[Description of the task]: Every entry should be repeated exactly. Omit the pictures.

---------- Dataset records ----------

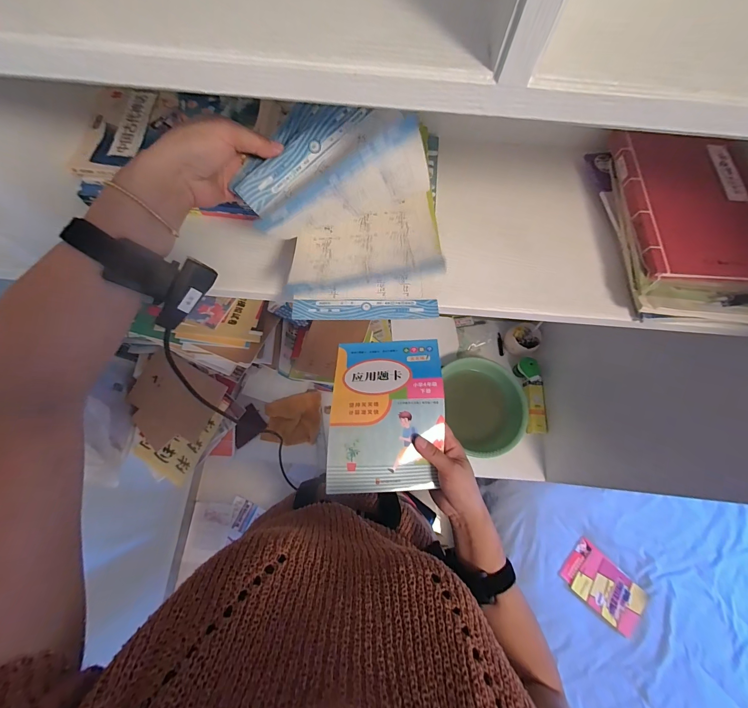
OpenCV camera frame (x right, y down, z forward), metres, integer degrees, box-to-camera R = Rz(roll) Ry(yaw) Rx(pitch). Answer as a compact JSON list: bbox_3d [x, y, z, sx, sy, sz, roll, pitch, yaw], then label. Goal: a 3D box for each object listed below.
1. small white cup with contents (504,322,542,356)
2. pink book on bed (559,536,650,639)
[{"bbox_3d":[0.486,-0.053,1.040,0.086,0.089,0.103,-17,73,-7],"label":"small white cup with contents"},{"bbox_3d":[0.833,0.842,1.152,0.281,0.014,0.170,42,82,15],"label":"pink book on bed"}]

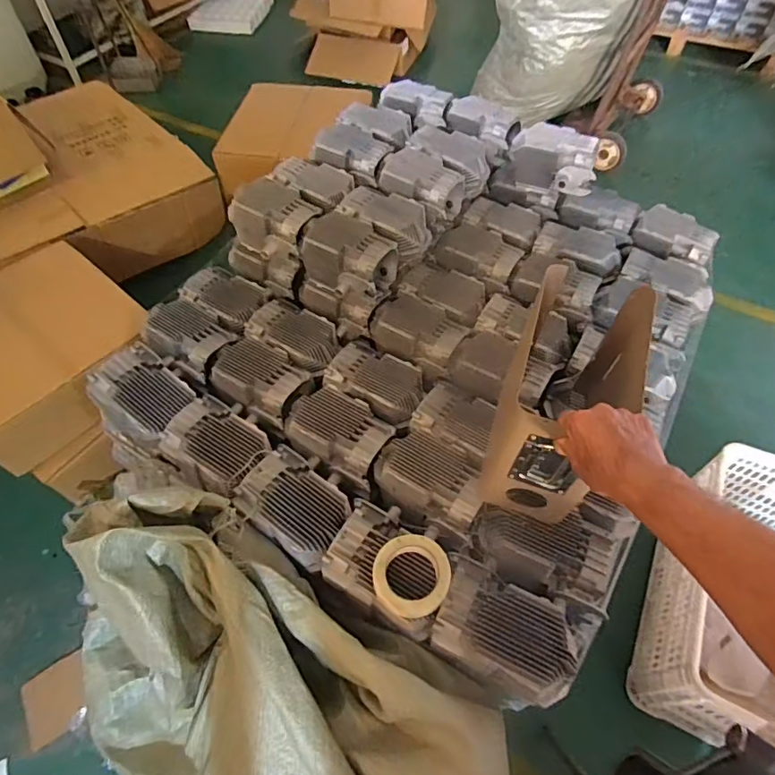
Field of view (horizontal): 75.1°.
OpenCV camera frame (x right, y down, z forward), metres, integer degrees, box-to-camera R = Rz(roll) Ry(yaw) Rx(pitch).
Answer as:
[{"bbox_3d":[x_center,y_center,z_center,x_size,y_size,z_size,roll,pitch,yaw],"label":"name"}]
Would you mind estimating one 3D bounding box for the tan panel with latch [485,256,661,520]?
[{"bbox_3d":[0.261,0.011,0.754,0.150,0.274,0.287,19,58,13],"label":"tan panel with latch"}]

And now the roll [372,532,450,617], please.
[{"bbox_3d":[0.037,0.282,0.755,0.112,0.048,0.112,0,55,0],"label":"roll"}]

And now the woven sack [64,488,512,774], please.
[{"bbox_3d":[-0.162,0.459,0.733,0.739,0.249,0.382,21,58,14],"label":"woven sack"}]

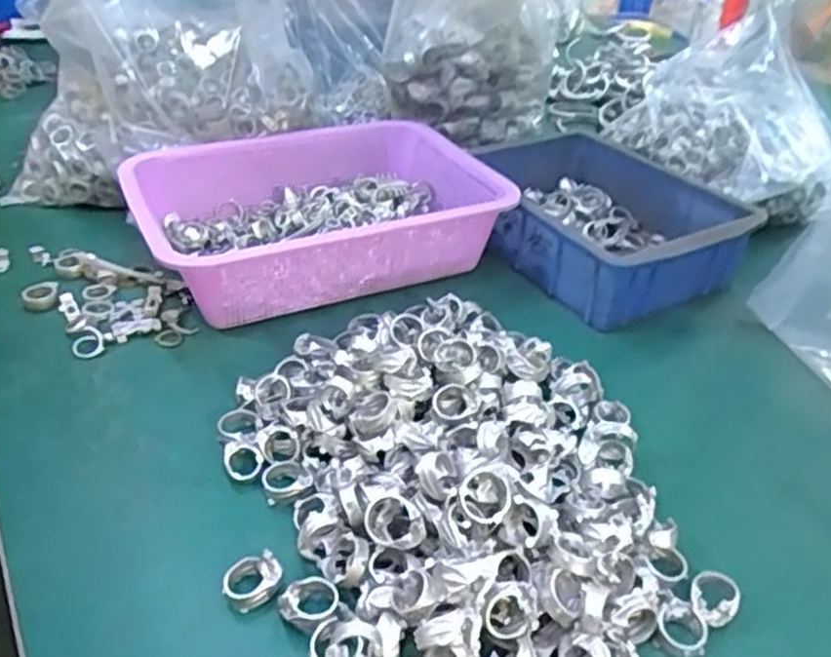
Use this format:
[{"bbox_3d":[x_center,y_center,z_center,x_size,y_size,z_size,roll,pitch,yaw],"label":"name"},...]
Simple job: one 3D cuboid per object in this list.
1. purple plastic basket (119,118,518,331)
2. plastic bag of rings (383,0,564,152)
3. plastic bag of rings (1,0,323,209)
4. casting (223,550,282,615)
[{"bbox_3d":[-0.085,-0.103,0.646,0.298,0.074,0.225,-16,39,-23],"label":"purple plastic basket"},{"bbox_3d":[0.068,-0.370,0.811,0.183,0.264,0.213,8,36,8],"label":"plastic bag of rings"},{"bbox_3d":[-0.263,-0.283,0.748,0.299,0.277,0.231,-8,37,-14],"label":"plastic bag of rings"},{"bbox_3d":[-0.084,0.129,0.373,0.030,0.017,0.021,-15,39,-22],"label":"casting"}]

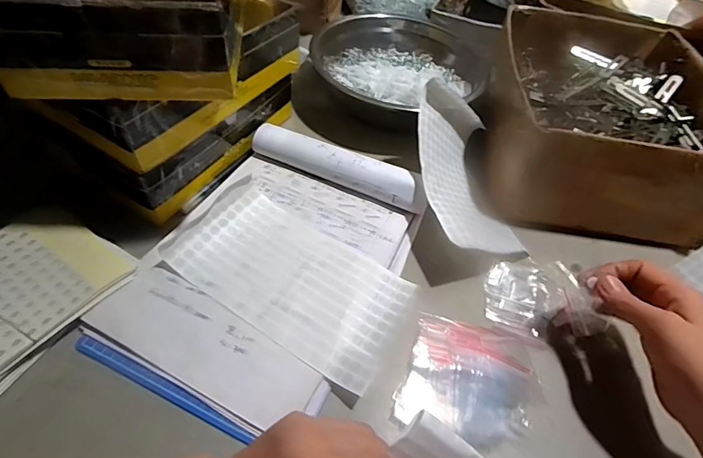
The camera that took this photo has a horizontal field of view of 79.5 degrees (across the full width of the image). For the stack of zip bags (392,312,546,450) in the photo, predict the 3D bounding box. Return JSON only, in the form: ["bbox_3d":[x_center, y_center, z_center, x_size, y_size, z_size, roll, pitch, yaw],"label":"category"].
[{"bbox_3d":[0.108,0.133,0.380,0.119,0.015,0.105,16,50,6],"label":"stack of zip bags"}]

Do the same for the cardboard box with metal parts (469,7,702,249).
[{"bbox_3d":[0.320,-0.161,0.566,0.275,0.120,0.323,11,50,2],"label":"cardboard box with metal parts"}]

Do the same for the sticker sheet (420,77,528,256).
[{"bbox_3d":[0.133,-0.067,0.486,0.113,0.083,0.205,-2,53,-10],"label":"sticker sheet"}]

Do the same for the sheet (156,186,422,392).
[{"bbox_3d":[-0.055,0.046,0.416,0.220,0.022,0.122,29,53,17],"label":"sheet"}]

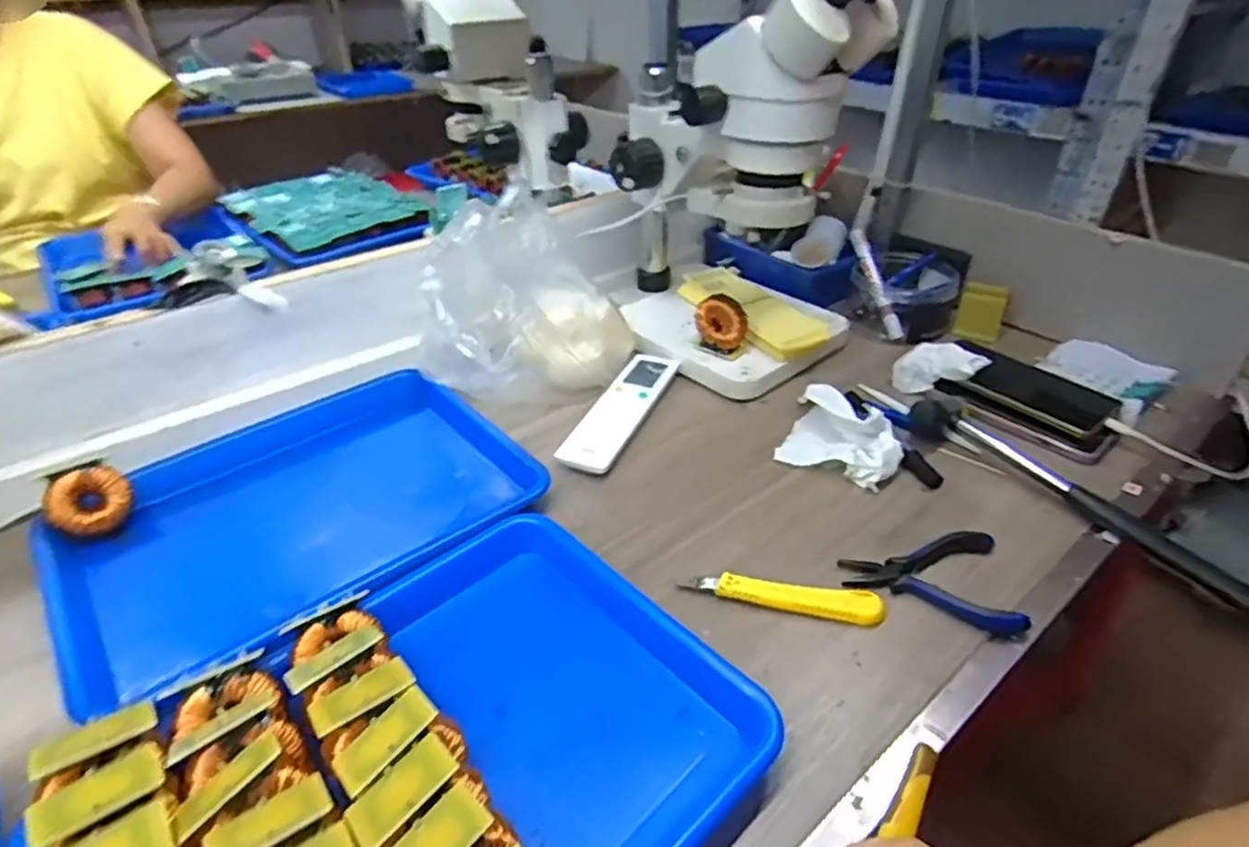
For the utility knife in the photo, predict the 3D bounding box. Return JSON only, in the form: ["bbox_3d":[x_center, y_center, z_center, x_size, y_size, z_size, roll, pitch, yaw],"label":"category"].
[{"bbox_3d":[0.113,0.120,0.470,0.132,0.013,0.024,8,37,11],"label":"utility knife"}]

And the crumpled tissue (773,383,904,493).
[{"bbox_3d":[0.199,0.008,0.602,0.103,0.040,0.089,20,40,26],"label":"crumpled tissue"}]

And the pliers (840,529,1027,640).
[{"bbox_3d":[0.220,0.113,0.476,0.116,0.010,0.082,-1,36,-1],"label":"pliers"}]

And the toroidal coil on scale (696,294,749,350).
[{"bbox_3d":[0.099,-0.100,0.692,0.057,0.063,0.018,20,40,25],"label":"toroidal coil on scale"}]

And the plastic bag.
[{"bbox_3d":[-0.092,-0.126,0.638,0.204,0.161,0.120,-26,43,-31],"label":"plastic bag"}]

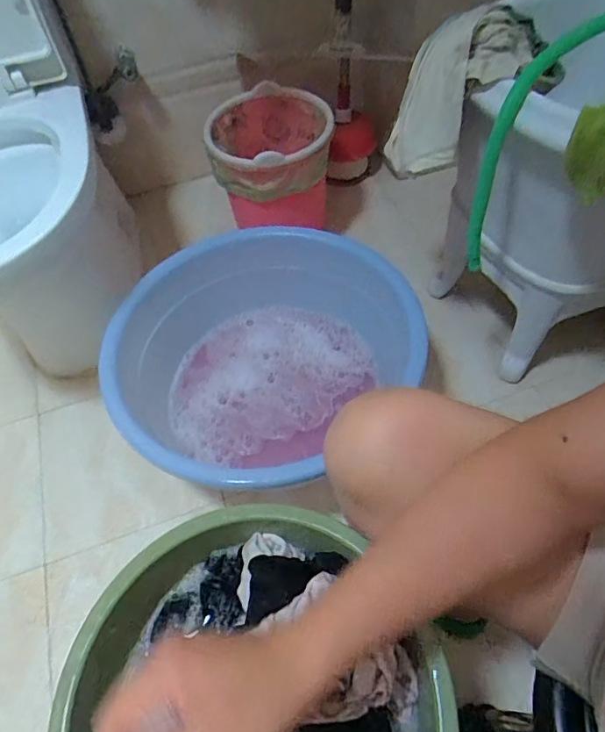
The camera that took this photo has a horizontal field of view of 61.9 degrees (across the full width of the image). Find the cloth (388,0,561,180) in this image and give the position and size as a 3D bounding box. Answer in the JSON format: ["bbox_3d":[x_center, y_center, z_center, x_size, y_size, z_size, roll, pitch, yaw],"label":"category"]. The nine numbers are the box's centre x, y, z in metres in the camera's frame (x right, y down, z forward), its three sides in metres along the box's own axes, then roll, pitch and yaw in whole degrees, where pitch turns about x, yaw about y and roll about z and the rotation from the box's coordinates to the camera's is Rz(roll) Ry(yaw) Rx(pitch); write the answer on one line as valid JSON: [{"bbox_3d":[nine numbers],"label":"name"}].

----------

[Exercise result]:
OpenCV camera frame (x right, y down, z forward), metres, integer degrees, box-to-camera R = Rz(roll) Ry(yaw) Rx(pitch). Answer as a compact JSON list: bbox_3d [x, y, z, sx, sy, sz, roll, pitch, yaw], then label. Goal: a 3D box for each object listed below.
1. small white cup with contents (504,322,542,356)
2. pink book on bed (559,536,650,639)
[{"bbox_3d":[0.486,-0.053,1.040,0.086,0.089,0.103,-17,73,-7],"label":"small white cup with contents"},{"bbox_3d":[0.833,0.842,1.152,0.281,0.014,0.170,42,82,15],"label":"pink book on bed"}]

Field of view (horizontal): 75.1°.
OpenCV camera frame (x right, y down, z forward), metres, integer degrees, box-to-camera R = Rz(roll) Ry(yaw) Rx(pitch).
Answer as:
[{"bbox_3d":[x_center,y_center,z_center,x_size,y_size,z_size,roll,pitch,yaw],"label":"name"}]
Would you mind estimating one 3D bounding box for the tan panel with latch [485,256,661,520]?
[{"bbox_3d":[0.261,0.011,0.754,0.150,0.274,0.287,19,58,13],"label":"tan panel with latch"}]

And now the roll [372,532,450,617], please.
[{"bbox_3d":[0.037,0.282,0.755,0.112,0.048,0.112,0,55,0],"label":"roll"}]

And now the woven sack [64,488,512,774], please.
[{"bbox_3d":[-0.162,0.459,0.733,0.739,0.249,0.382,21,58,14],"label":"woven sack"}]

Use this format:
[{"bbox_3d":[x_center,y_center,z_center,x_size,y_size,z_size,roll,pitch,yaw],"label":"name"},...]
Simple job: one 3D cuboid per object in this list.
1. purple plastic basket (119,118,518,331)
2. plastic bag of rings (383,0,564,152)
3. plastic bag of rings (1,0,323,209)
4. casting (223,550,282,615)
[{"bbox_3d":[-0.085,-0.103,0.646,0.298,0.074,0.225,-16,39,-23],"label":"purple plastic basket"},{"bbox_3d":[0.068,-0.370,0.811,0.183,0.264,0.213,8,36,8],"label":"plastic bag of rings"},{"bbox_3d":[-0.263,-0.283,0.748,0.299,0.277,0.231,-8,37,-14],"label":"plastic bag of rings"},{"bbox_3d":[-0.084,0.129,0.373,0.030,0.017,0.021,-15,39,-22],"label":"casting"}]

The camera that took this photo has a horizontal field of view of 79.5 degrees (across the full width of the image). For the stack of zip bags (392,312,546,450) in the photo, predict the 3D bounding box. Return JSON only, in the form: ["bbox_3d":[x_center, y_center, z_center, x_size, y_size, z_size, roll, pitch, yaw],"label":"category"].
[{"bbox_3d":[0.108,0.133,0.380,0.119,0.015,0.105,16,50,6],"label":"stack of zip bags"}]

Do the same for the cardboard box with metal parts (469,7,702,249).
[{"bbox_3d":[0.320,-0.161,0.566,0.275,0.120,0.323,11,50,2],"label":"cardboard box with metal parts"}]

Do the same for the sticker sheet (420,77,528,256).
[{"bbox_3d":[0.133,-0.067,0.486,0.113,0.083,0.205,-2,53,-10],"label":"sticker sheet"}]

Do the same for the sheet (156,186,422,392).
[{"bbox_3d":[-0.055,0.046,0.416,0.220,0.022,0.122,29,53,17],"label":"sheet"}]

For the utility knife in the photo, predict the 3D bounding box. Return JSON only, in the form: ["bbox_3d":[x_center, y_center, z_center, x_size, y_size, z_size, roll, pitch, yaw],"label":"category"].
[{"bbox_3d":[0.113,0.120,0.470,0.132,0.013,0.024,8,37,11],"label":"utility knife"}]

And the crumpled tissue (773,383,904,493).
[{"bbox_3d":[0.199,0.008,0.602,0.103,0.040,0.089,20,40,26],"label":"crumpled tissue"}]

And the pliers (840,529,1027,640).
[{"bbox_3d":[0.220,0.113,0.476,0.116,0.010,0.082,-1,36,-1],"label":"pliers"}]

And the toroidal coil on scale (696,294,749,350).
[{"bbox_3d":[0.099,-0.100,0.692,0.057,0.063,0.018,20,40,25],"label":"toroidal coil on scale"}]

And the plastic bag.
[{"bbox_3d":[-0.092,-0.126,0.638,0.204,0.161,0.120,-26,43,-31],"label":"plastic bag"}]

The camera that took this photo has a horizontal field of view of 61.9 degrees (across the full width of the image). Find the cloth (388,0,561,180) in this image and give the position and size as a 3D bounding box. Answer in the JSON format: ["bbox_3d":[x_center, y_center, z_center, x_size, y_size, z_size, roll, pitch, yaw],"label":"category"]. The nine numbers are the box's centre x, y, z in metres in the camera's frame (x right, y down, z forward), its three sides in metres along the box's own axes, then roll, pitch and yaw in whole degrees, where pitch turns about x, yaw about y and roll about z and the rotation from the box's coordinates to the camera's is Rz(roll) Ry(yaw) Rx(pitch); write the answer on one line as valid JSON: [{"bbox_3d":[nine numbers],"label":"name"}].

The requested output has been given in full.